Show each line of the data below in which "const" occurs.

Plain-text document sources:

★ ★ ★ ★ ★ ★ ★

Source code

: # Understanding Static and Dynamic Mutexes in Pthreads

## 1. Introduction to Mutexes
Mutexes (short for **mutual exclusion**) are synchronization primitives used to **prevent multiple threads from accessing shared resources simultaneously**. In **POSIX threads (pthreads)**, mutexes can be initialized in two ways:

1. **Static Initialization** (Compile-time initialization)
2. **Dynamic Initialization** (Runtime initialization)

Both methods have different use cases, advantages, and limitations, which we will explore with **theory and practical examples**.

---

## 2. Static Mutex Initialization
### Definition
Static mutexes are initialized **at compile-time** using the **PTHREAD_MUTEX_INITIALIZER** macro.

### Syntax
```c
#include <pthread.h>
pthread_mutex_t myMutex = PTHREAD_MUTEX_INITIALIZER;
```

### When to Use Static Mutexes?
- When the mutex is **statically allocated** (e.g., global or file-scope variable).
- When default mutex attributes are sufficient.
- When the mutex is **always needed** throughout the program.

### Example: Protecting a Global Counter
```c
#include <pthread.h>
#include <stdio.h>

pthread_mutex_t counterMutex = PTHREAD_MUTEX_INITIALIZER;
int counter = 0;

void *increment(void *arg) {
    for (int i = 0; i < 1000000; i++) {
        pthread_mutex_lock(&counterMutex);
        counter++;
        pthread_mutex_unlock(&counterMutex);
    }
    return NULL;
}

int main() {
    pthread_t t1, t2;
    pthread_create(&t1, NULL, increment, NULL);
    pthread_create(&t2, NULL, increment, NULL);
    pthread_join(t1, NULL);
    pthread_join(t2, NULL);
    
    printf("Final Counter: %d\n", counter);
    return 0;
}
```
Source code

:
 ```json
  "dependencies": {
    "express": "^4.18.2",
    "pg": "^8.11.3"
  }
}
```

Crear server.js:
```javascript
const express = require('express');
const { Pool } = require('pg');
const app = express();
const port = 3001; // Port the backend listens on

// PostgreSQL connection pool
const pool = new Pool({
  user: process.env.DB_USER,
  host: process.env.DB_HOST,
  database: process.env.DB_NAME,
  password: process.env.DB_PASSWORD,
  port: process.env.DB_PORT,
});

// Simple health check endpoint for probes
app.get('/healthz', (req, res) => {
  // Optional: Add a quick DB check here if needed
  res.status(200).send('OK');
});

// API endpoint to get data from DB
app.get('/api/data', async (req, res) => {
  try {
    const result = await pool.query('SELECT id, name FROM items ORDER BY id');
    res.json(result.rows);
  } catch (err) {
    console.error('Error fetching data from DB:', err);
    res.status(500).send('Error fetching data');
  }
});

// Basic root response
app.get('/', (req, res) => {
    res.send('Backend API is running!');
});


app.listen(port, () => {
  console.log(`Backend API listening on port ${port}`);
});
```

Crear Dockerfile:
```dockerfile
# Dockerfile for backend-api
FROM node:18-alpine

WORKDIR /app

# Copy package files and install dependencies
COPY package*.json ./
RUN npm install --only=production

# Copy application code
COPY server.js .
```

★ ★ ★ ★ ★ ★ ★

■ FINISHED TASK ■
const express = require('express');
const { Pool } = require('pg');
const app = express();
const port = 3001; // Port the backend listens on
const pool = new Pool({
    const result = await pool.query('SELECT id, name FROM items ORDER BY id');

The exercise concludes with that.